┌─ DOCUMENT SECTION
# Notebook 1: Data Loading and Preprocessing
## Introduction
# This notebook loads PM2.5 data from the OpenAQ API and weather data from Open-Meteo. It merges the datasets, cleans them by handling missing values and outliers, and saves the processed data as a CSV file.
# Justification: Using official APIs ensures reliable and up-to-date data. Merging on timestamp allows for hourly alignment. PM2.5 values are capped at 150.5 µg/m³ (Unhealthy AQI threshold) to manage outliers without introducing bias, preserving data integrity for SDG 11 (urban air quality).

In [ ]:
# Mount Google Drive
from google.colab import drive
import os

# Mount your Google Drive
drive.mount('/content/drive')

# Define your project folder in Google Drive
your_project_path = '/content/drive/My Drive/AI_Sustainability_Project_lsa'

# Create the project directory if it doesn't exist
os.makedirs(your_project_path, exist_ok=True)
print(f"Project path set to: {your_project_path}")

# Change current working directory to your project path
%cd "{your_project_path}"

# Verify current working directory
!pwd
!ls

## Setup and Configuration

In [ ]:
import pandas as pd
import numpy as np
import requests
import time
import os
import matplotlib.pyplot as plt
import seaborn as sns

# Configuration
sensors_id = "12178556"  # Singapore PM2.5 Sensor ID
latitude = 1.3521
longitude = 103.8198
location_name = "Singapore"
openaq_api_key = "4f1e60991c483fd961169d77137baa593d9568f4fa71585725860294b370bc43"  # Replace with actual key

# Define the filename for the processed data
base_processed_file = f'sensor_{sensors_id}_{location_name}_pm25_weather_hourly_data_processed_final.csv'

# CRITICAL FIX: Create the 'images' directory if it doesn't exist
images_dir = 'images'
os.makedirs(images_dir, exist_ok=True)
└─
┌─ RECORDS SHOWN
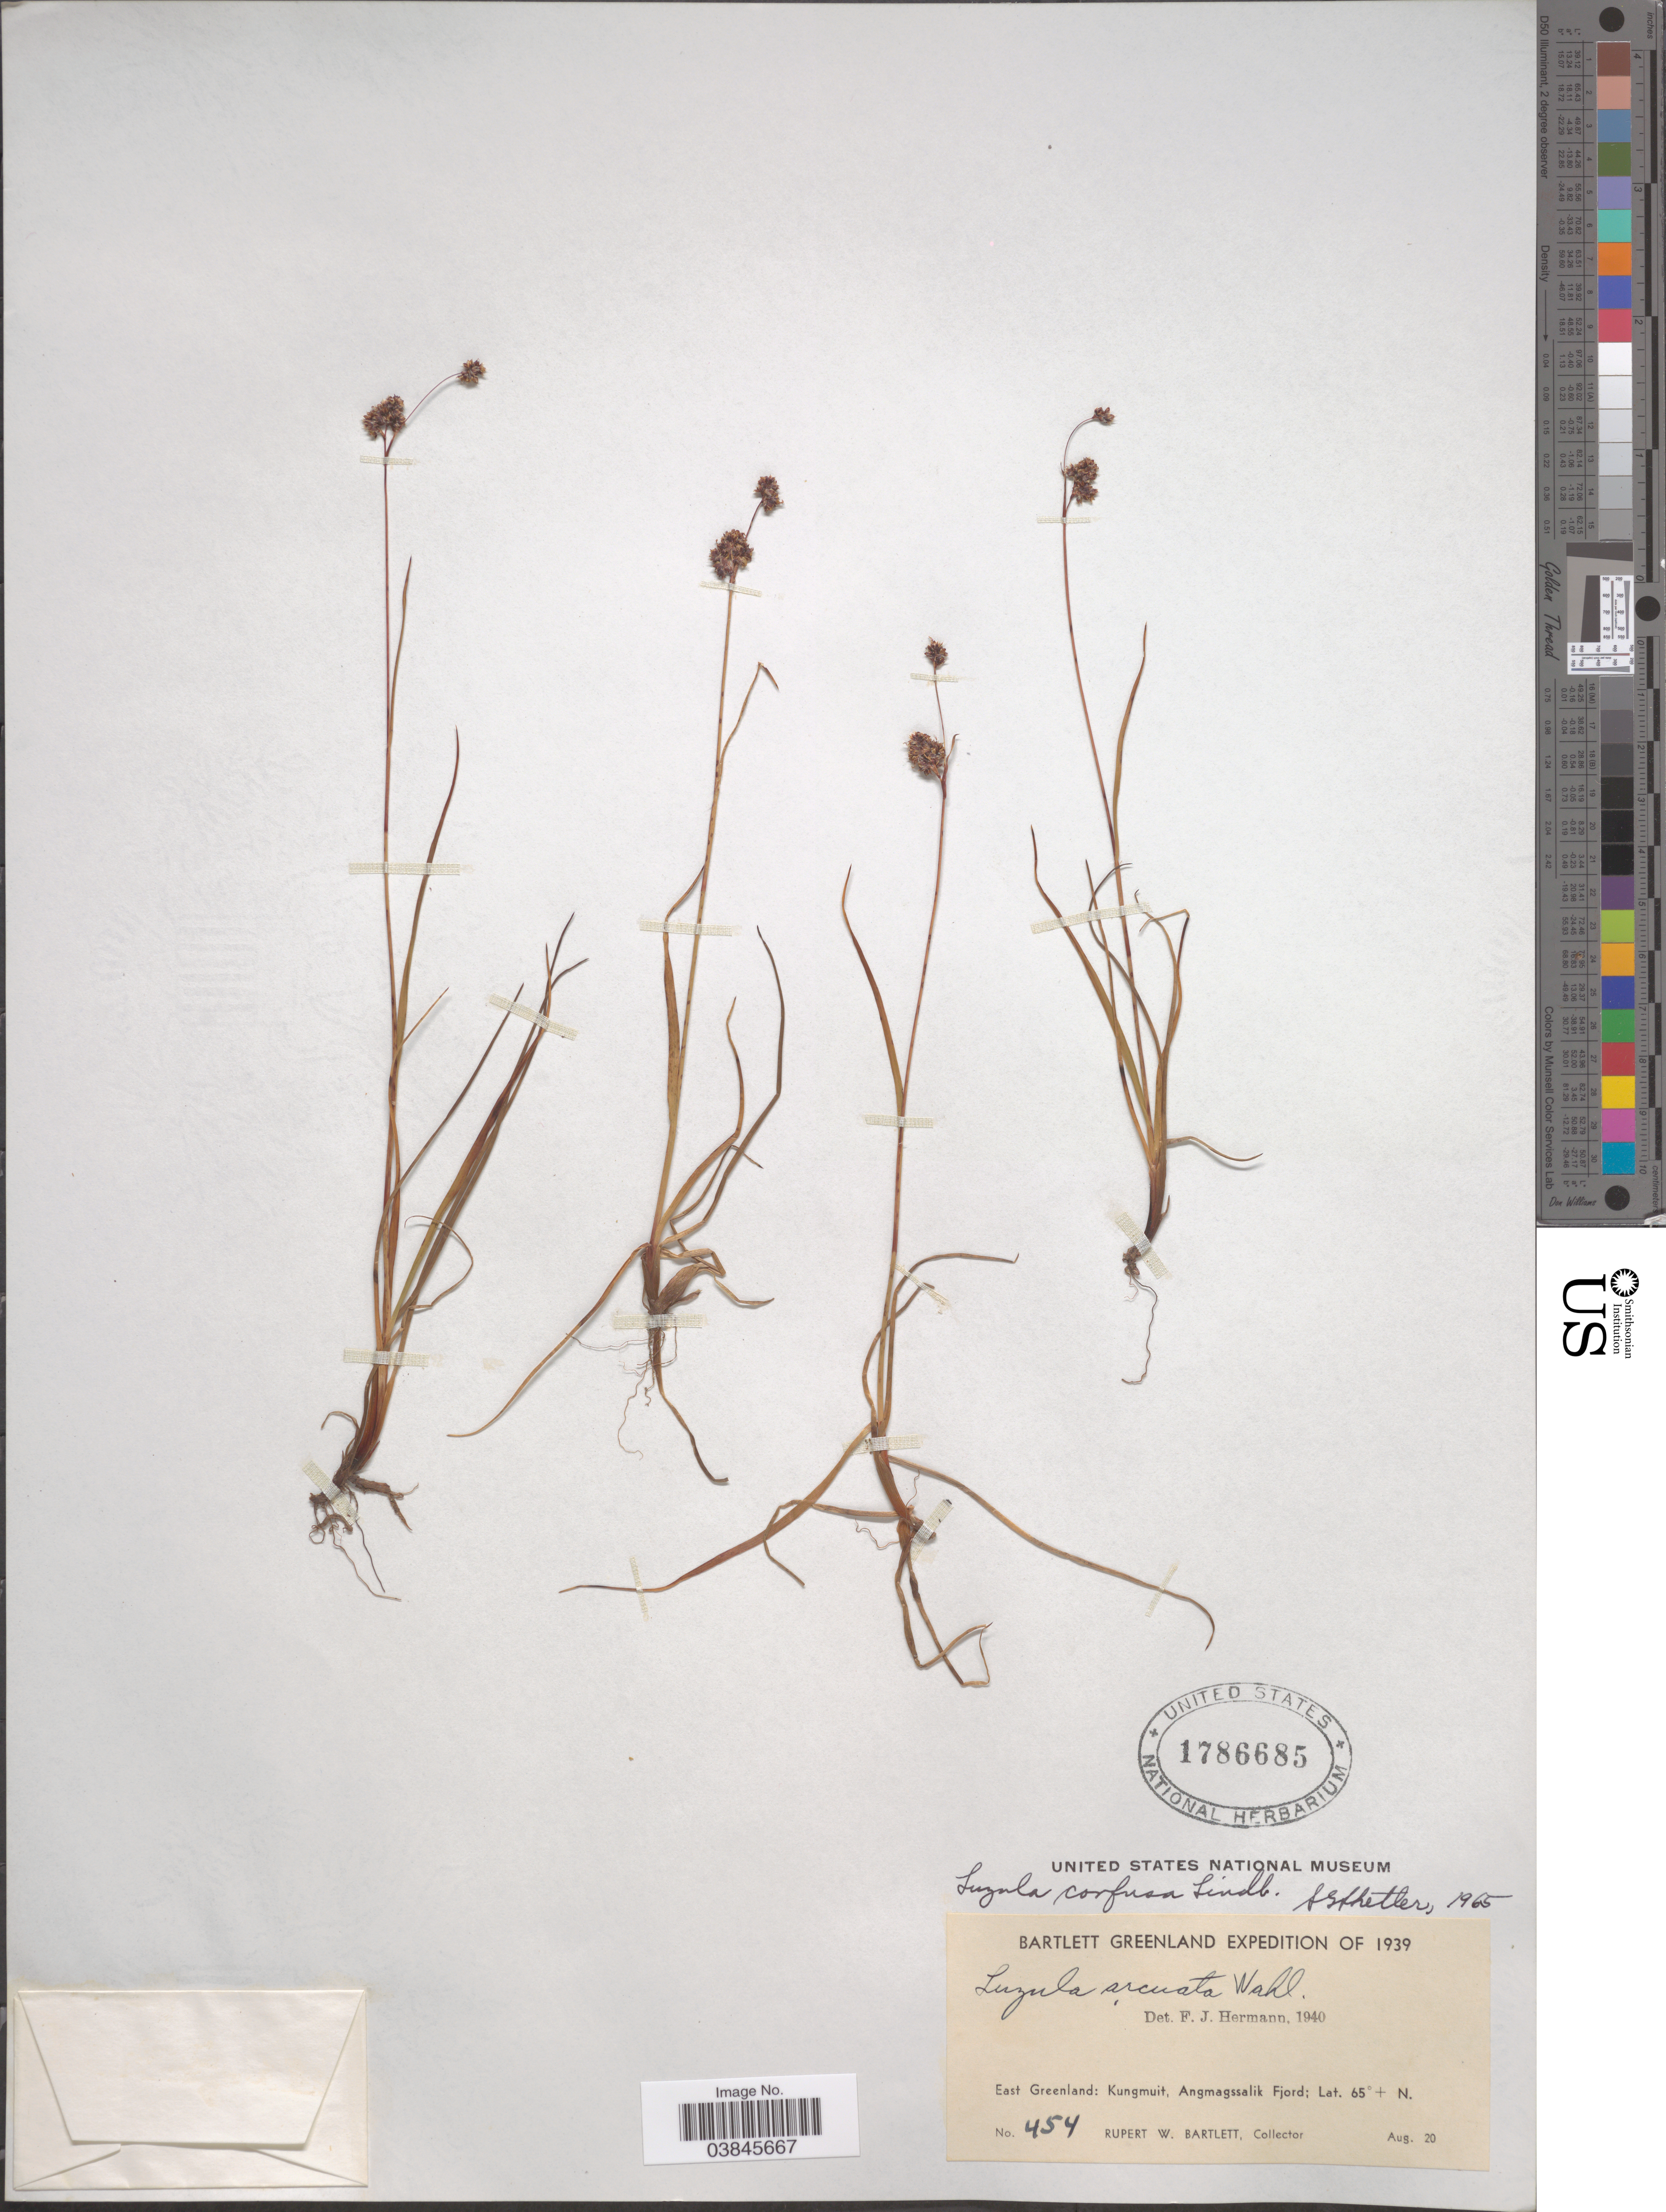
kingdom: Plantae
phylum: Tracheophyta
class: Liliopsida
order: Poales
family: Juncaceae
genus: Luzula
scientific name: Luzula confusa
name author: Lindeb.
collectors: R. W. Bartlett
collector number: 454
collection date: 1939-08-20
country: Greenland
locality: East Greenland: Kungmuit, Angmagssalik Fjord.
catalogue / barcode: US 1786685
└─
┌─ RECORDS SHOWN
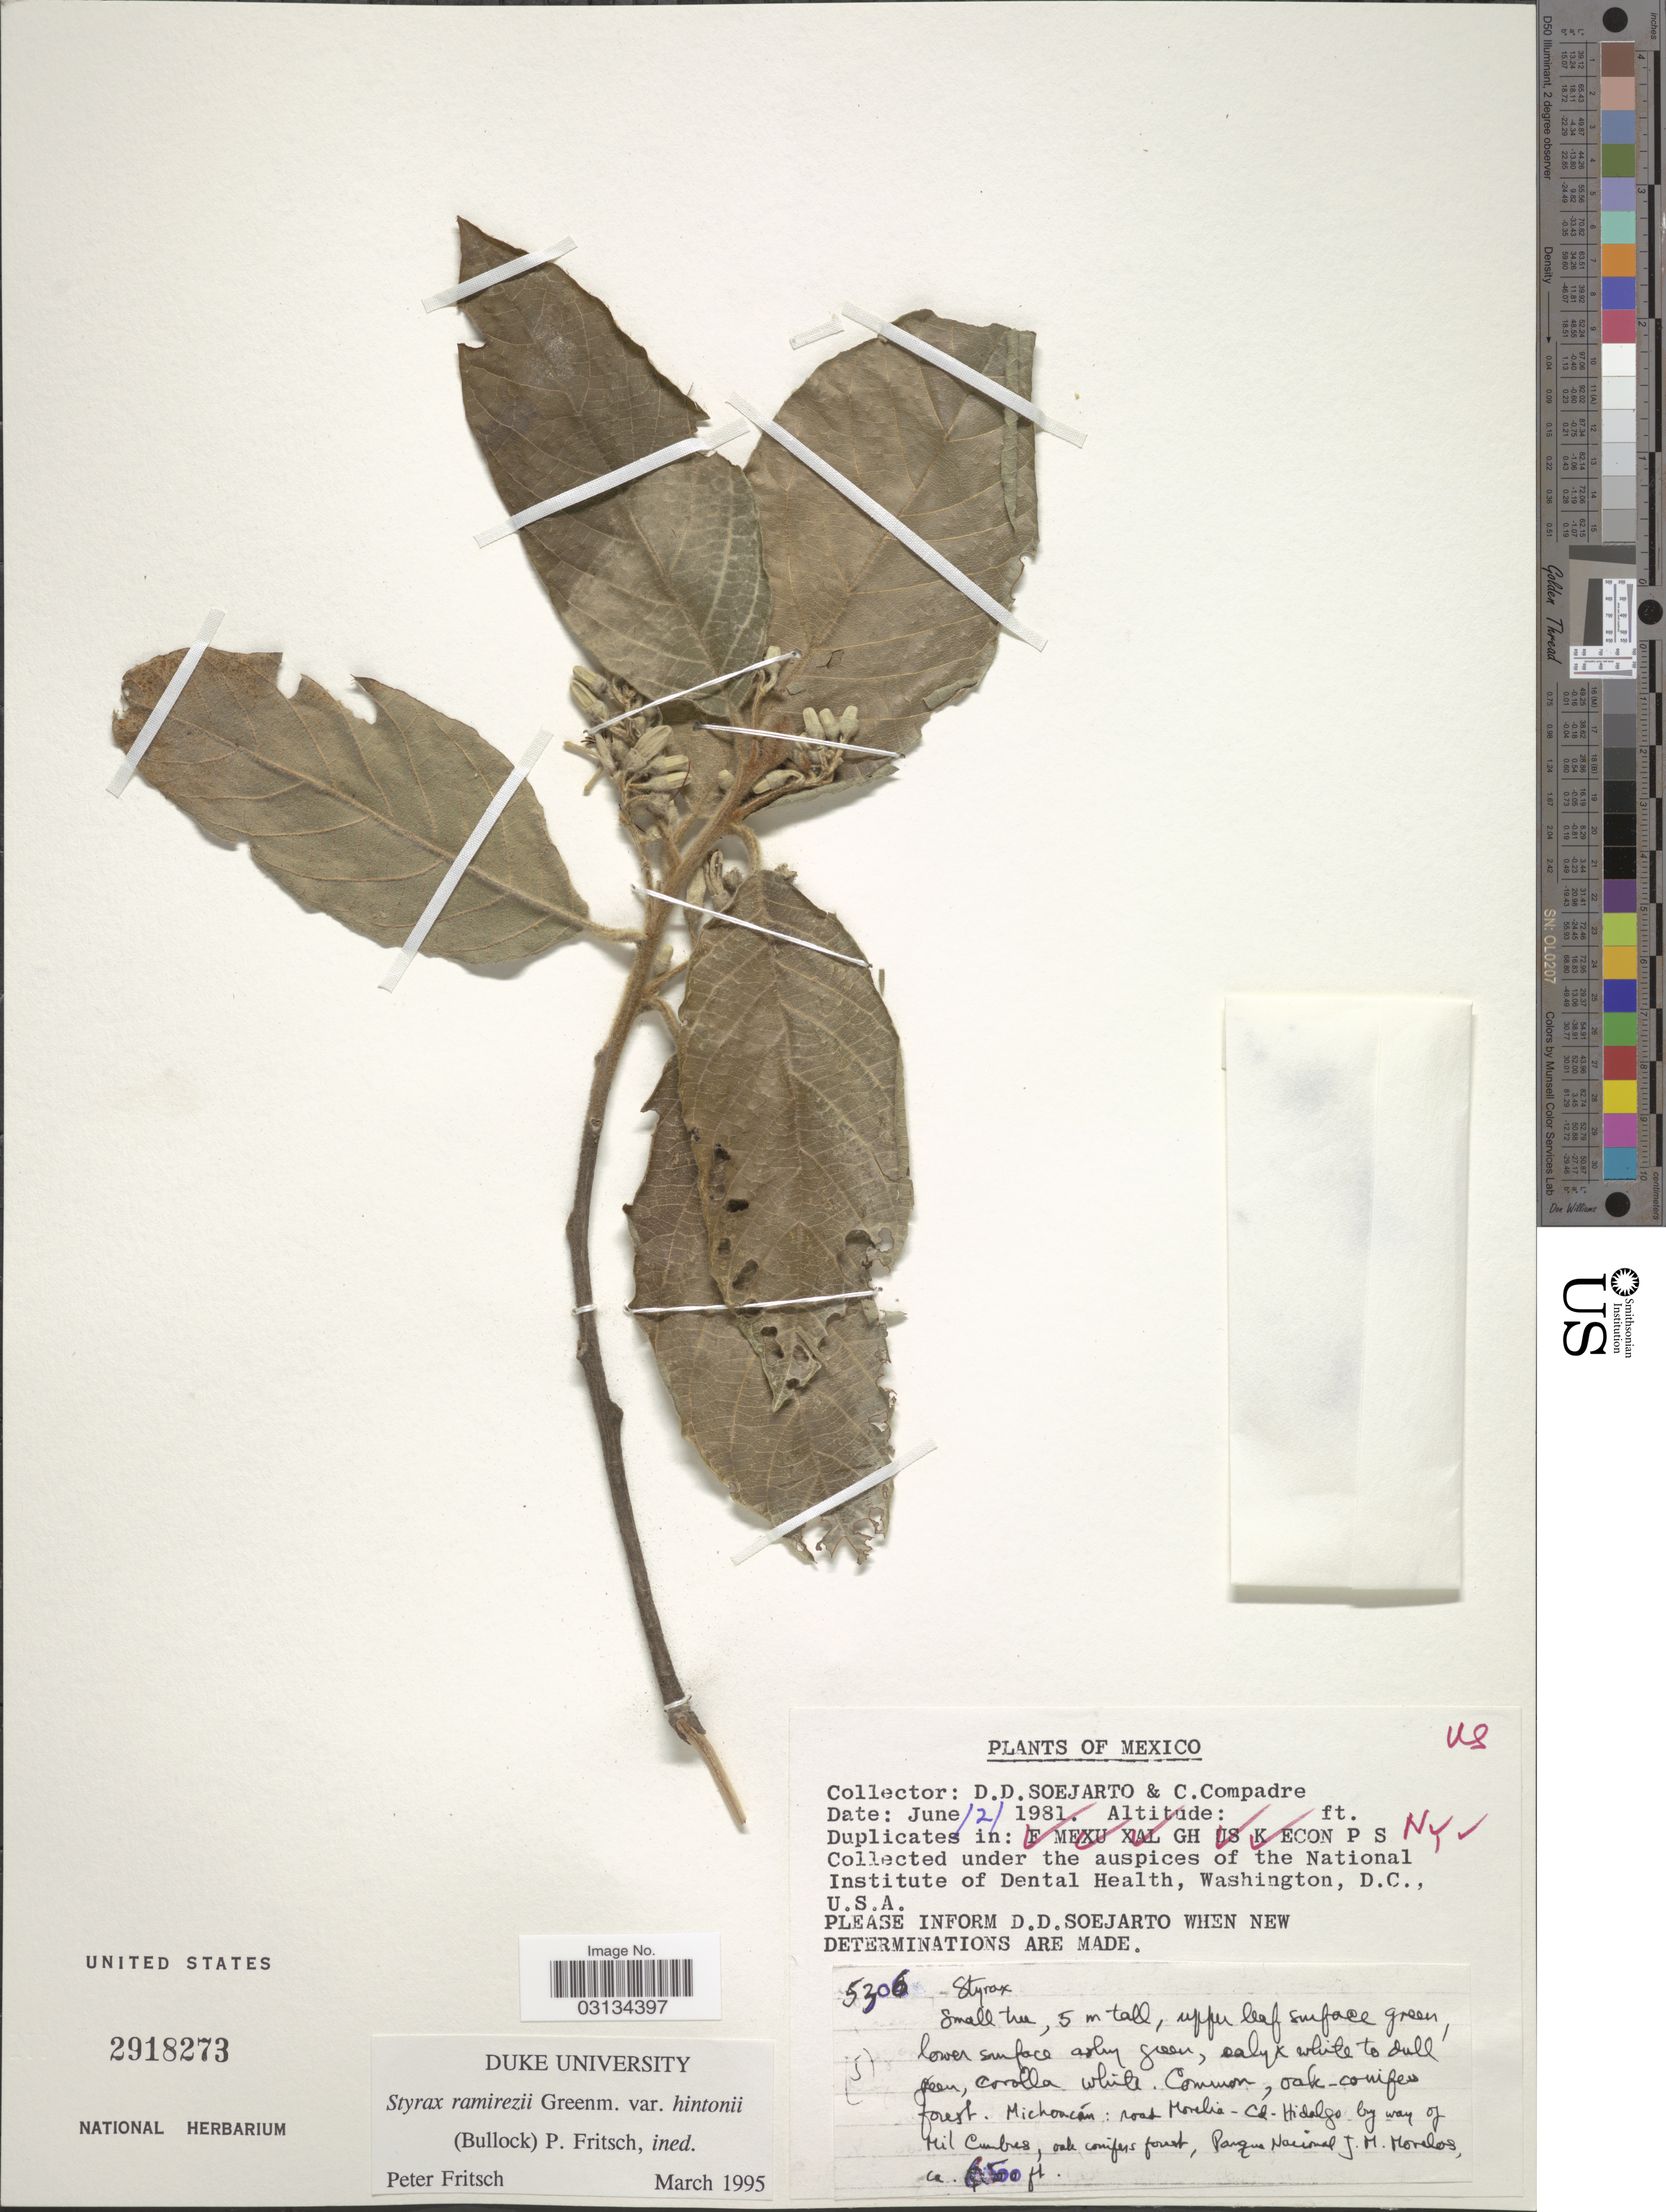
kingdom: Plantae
└─
* **OBJECTIVE**
Could you write the next part of the PM2.5 data-loading notebook above, picking up right after its last line of code?

* **ANSWER FOR THIS EXERCISE**
print(f"Ensured '{images_dir}' directory exists at {os.getcwd()}/{images_dir}")


print("--- Starting Data Loading and Preprocessing ---")


## Load Existing Processed Data (if available)

In [ ]:
# Variable to hold the DataFrame, initialized to None
merged_df = None

# --- Attempt to Load Existing Processed Data ---
if os.path.exists(base_processed_file):
    print(f"Attempting to load existing processed data from {base_processed_file}")
    try:
        merged_df = pd.read_csv(base_processed_file, index_col='timestamp', parse_dates=True)
        print(f"Successfully loaded existing data with 'timestamp' as index. Shape: {merged_df.shape}")
        print(f"Loaded DataFrame index name: {merged_df.index.name}")
    except Exception as e:
        print(f"Error loading existing file: {e}")
        print("Proceeding to re-fetch and re-process data.")
        merged_df = None


## Fetch and Process Data (if not loaded)

In [ ]:
# --- Data Fetching and Initial Processing (if not loaded from file) ---
if merged_df is None:
    print("Processed data not loaded (either not found or previous load failed). Initiating API data fetch and processing.")

    # --- Fetch PM2.5 Data from OpenAQ API ---
    all_pm25_records = []
    page = 1
    limit_per_page = 1000
    date_from_str = '2022-05-01'
    date_to_str = '2024-04-30'

    print("Fetching PM2.5 data...")
    while True:
        base_url = f"https://api.openaq.org/v3/sensors/{sensors_id}/hours"
        params = {"date_from": date_from_str, "date_to": date_to_str, "limit": limit_per_page, "page": page}
        headers = {"X-API-Key": openaq_api_key}
        try:
            response = requests.get(base_url, params=params, headers=headers, timeout=30)
            response.raise_for_status()
            data = response.json()
            results = data.get('results', [])
            if not results:
                print(f"No more PM2.5 data found or end of data for sensor {sensors_id}.")
                break
            for result in results:
                all_pm25_records.append({'timestamp': result['period']['datetimeFrom']['utc'], 'pm25_value': result['value']})
            print(f"Fetched page {page} of PM2.5 data (total records: {len(all_pm25_records)})")
            page += 1
            time.sleep(1)
        except requests.exceptions.RequestException as e:
            print(f"API request error for PM2.5 data: {e}")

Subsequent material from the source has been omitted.